- _DATA TO PROCESS_
[Start of Attachment]
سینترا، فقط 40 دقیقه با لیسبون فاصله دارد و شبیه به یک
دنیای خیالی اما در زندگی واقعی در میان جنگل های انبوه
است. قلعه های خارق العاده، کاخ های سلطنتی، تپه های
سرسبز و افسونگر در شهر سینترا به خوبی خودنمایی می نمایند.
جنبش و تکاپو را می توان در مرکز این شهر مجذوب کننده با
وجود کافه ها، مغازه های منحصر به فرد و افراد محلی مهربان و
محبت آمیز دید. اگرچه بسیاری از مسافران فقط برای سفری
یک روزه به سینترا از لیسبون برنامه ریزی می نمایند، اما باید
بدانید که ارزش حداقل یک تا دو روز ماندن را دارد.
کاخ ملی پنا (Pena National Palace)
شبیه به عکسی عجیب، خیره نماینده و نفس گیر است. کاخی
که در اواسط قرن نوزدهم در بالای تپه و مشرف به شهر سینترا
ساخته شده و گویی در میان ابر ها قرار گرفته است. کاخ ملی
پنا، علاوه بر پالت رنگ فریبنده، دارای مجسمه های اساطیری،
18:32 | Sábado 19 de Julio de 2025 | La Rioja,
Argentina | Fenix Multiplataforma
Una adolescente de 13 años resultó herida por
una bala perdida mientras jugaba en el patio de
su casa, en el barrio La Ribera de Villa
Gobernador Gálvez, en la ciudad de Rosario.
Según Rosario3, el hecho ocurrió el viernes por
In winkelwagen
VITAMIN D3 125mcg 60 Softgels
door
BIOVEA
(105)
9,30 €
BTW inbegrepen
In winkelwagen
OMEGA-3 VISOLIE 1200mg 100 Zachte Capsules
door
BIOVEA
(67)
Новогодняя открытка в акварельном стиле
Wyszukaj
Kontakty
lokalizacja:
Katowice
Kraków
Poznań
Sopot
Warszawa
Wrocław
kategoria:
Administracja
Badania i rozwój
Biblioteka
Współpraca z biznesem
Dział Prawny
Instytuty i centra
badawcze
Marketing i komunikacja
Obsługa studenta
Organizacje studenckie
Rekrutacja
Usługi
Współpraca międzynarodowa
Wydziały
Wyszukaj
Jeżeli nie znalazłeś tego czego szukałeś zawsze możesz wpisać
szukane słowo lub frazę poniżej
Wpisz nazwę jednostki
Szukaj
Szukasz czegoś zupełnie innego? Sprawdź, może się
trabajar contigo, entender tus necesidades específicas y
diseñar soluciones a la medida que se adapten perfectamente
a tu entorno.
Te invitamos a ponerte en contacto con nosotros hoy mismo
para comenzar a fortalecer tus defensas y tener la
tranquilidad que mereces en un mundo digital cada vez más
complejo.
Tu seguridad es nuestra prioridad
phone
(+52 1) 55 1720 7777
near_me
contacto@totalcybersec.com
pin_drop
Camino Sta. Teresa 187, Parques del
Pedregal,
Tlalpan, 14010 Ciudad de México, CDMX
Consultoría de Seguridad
[End of Attachment]
- _WHAT THE TASK REQUIRES_
Reproduce every one of the lines above verbatim, keeping their original order and line breaks.

- _ANSWER BOX_
سینترا، فقط 40 دقیقه با لیسبون فاصله دارد و شبیه به یک
دنیای خیالی اما در زندگی واقعی در میان جنگل های انبوه
است. قلعه های خارق العاده، کاخ های سلطنتی، تپه های
سرسبز و افسونگر در شهر سینترا به خوبی خودنمایی می نمایند.
جنبش و تکاپو را می توان در مرکز این شهر مجذوب کننده با
وجود کافه ها، مغازه های منحصر به فرد و افراد محلی مهربان و
محبت آمیز دید. اگرچه بسیاری از مسافران فقط برای سفری
یک روزه به سینترا از لیسبون برنامه ریزی می نمایند، اما باید
بدانید که ارزش حداقل یک تا دو روز ماندن را دارد.
کاخ ملی پنا (Pena National Palace)
شبیه به عکسی عجیب، خیره نماینده و نفس گیر است. کاخی
که در اواسط قرن نوزدهم در بالای تپه و مشرف به شهر سینترا
ساخته شده و گویی در میان ابر ها قرار گرفته است. کاخ ملی
پنا، علاوه بر پالت رنگ فریبنده، دارای مجسمه های اساطیری،
18:32 | Sábado 19 de Julio de 2025 | La Rioja,
Argentina | Fenix Multiplataforma
Una adolescente de 13 años resultó herida por
una bala perdida mientras jugaba en el patio de
su casa, en el barrio La Ribera de Villa
Gobernador Gálvez, en la ciudad de Rosario.
Según Rosario3, el hecho ocurrió el viernes por
In winkelwagen
VITAMIN D3 125mcg 60 Softgels
door
BIOVEA
(105)
9,30 €
BTW inbegrepen
In winkelwagen
OMEGA-3 VISOLIE 1200mg 100 Zachte Capsules
door
BIOVEA
(67)
Новогодняя открытка в акварельном стиле
Wyszukaj
Kontakty
lokalizacja:
Katowice
Kraków
Poznań
Sopot
Warszawa
Wrocław
kategoria:
Administracja
Badania i rozwój
Biblioteka
Współpraca z biznesem
Dział Prawny
Instytuty i centra
badawcze
Marketing i komunikacja
Obsługa studenta
Organizacje studenckie
Rekrutacja
Usługi
Współpraca międzynarodowa
Wydziały
Wyszukaj
Jeżeli nie znalazłeś tego czego szukałeś zawsze możesz wpisać
szukane słowo lub frazę poniżej
Wpisz nazwę jednostki
Szukaj
Szukasz czegoś zupełnie innego? Sprawdź, może się
trabajar contigo, entender tus necesidades específicas y
diseñar soluciones a la medida que se adapten perfectamente
a tu entorno.
Te invitamos a ponerte en contacto con nosotros hoy mismo
para comenzar a fortalecer tus defensas y tener la
tranquilidad que mereces en un mundo digital cada vez más
complejo.
Tu seguridad es nuestra prioridad
phone
(+52 1) 55 1720 7777
near_me
contacto@totalcybersec.com
pin_drop
Camino Sta. Teresa 187, Parques del
Pedregal,
Tlalpan, 14010 Ciudad de México, CDMX
Consultoría de Seguridad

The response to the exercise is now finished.